Make small prompts, use agents to solve a clear and bounded problem, and don’t include information in prompts or context that the agent doesn’t need to know
At work, I have written instructions for an AI to evaluate whether a postmortem meets the quality criteria of Amazon’s writing.
I didn’t use any of these, just wrote bullet points that the AI must mark as ✅ or ❌
Then I find that some of the guidance is subjective, like writing the “executive summary” in 3 paragraphs and containing certain information in each. It’s perfectly fine to write a postmortem in 4, but the AI always marks it as ❌ when there aren’t exactly 3 paragraphs, which makes the prompt less useful
Breaking the “you’re absolutely right” identity of your AI
Most commercial models are fine-tuned to be extremely polite and helpful to the user. This often leads to AI simply agreeing with your bad ideas just to avoid friction. Many people love it, they even protest when OpenAI replaced GPT-4o with GPT-5. That feels good, but it’s not good in the long-term.

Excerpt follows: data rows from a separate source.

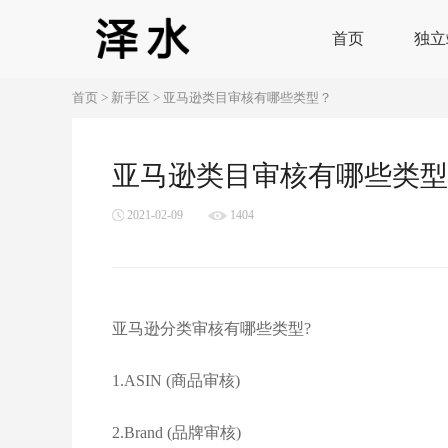
首页
独立
首页
>
新手区
>
亚马逊类目审核有哪些类型？
亚马逊类目审核有哪些类型
2021-02-09
1404
亚马逊分类审核有哪些类型?
1.ASIN (商品审核)
2.Brand (品牌审核)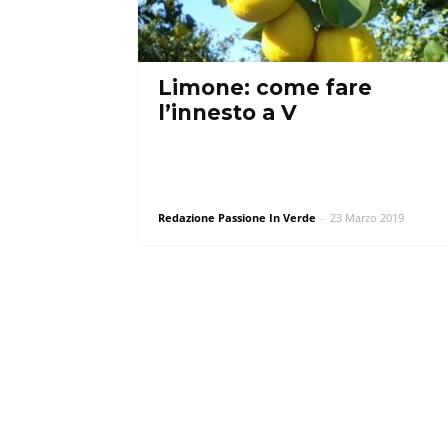
Limone: come fare
l’innesto a V
Redazione Passione In Verde
-
23 Marzo 2019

To get senior-level output from your tools, you need actionable strategies to break this politeness loop and force critical analysis. You can’t use AI tools outside the box. You need to customize them:
You must give the system custom rules to act strictly as a code reviewer.

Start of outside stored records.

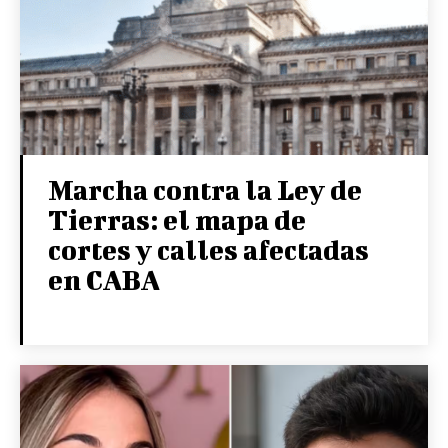
Marcha contra la Ley de
Tierras: el mapa de
cortes y calles afectadas
en CABA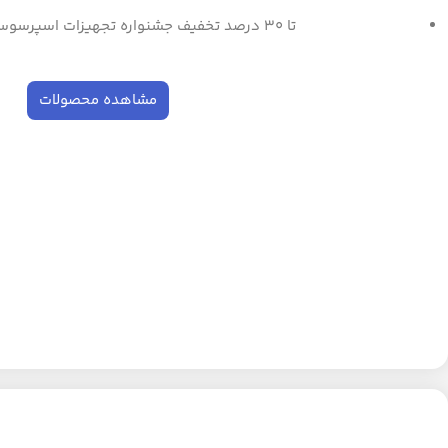
تا ۳۰ درصد تخفیف جشنواره تجهیزات اسپرسوساز و ابزار باریستا
مشاهده محصولات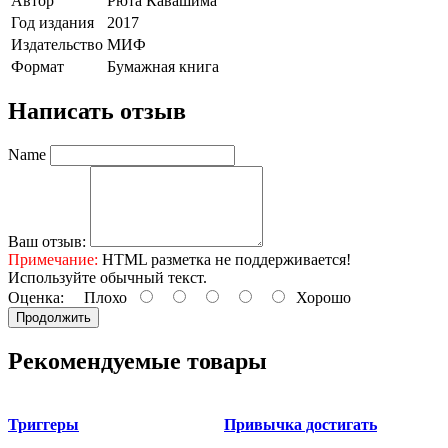
Автор
Рюта Кавашима
Год издания
2017
Издательство
МИФ
Формат
Бумажная книга
Написать отзыв
Name
Ваш отзыв:
Примечание:
HTML разметка не поддерживается!
Используйте обычный текст.
Оценка:
Плохо
Хорошо
Продолжить
Рекомендуемые товары
Триггеры
Привычка достигать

Tell it to completely drop conversational fillers, apologies, and flattery from its vocabulary. I tell my AIs to be concise and sharp.
Ask that it only outputs a technical critique based on your strict level one constraints, not nice-to-have topics. This ensures that you can’t keep a loop where AI always tells you something new to fix.
Stop asking open questions like “What do you think about my code?” Instead, ask it to find vulnerabilities, inefficiencies, and evaluate other rules like readability, best practices for the language, etc.
You also need to understand the fundamental difference between the tools you are using.
A standard chatbot is designed for conversation and needs heavy prompting to stay critical and objective.
An automated agent can be configured with a validation loop where it automatically tests its own code before replying to you.
Choosing the right tool for the job is a critical organizational skill for any modern engineer.
Conclusion
As you get tenure and seniority, productivity is less and less about typing faster or memorizing syntax. It becomes about communicating with absolute precision and organizing your thoughts into clear directives. It’s about making an impact through others.
Well, it turns out we are all senior engineers now, giving work to a team of AI agents. Most of us have not written a single line of code since December 2025, and if you did, I bet it was to fix something on top of an AI output.
When you are clear about which level of communication you’re using, you eliminate the guesswork from AI and from other people.
You must make a clear disclaimer about when you’re chatting, and you don’t want any AI or engineer to take action on your words. Also, make the disclaimer when it’s a must-have, and if it’s not met, it’s not good.
Don’t communicate your raw thoughts to avoid confusing AI and people.
Don’t demand must-haves when you’re not clear about it being the right direction
Be clear about where you’re coming from.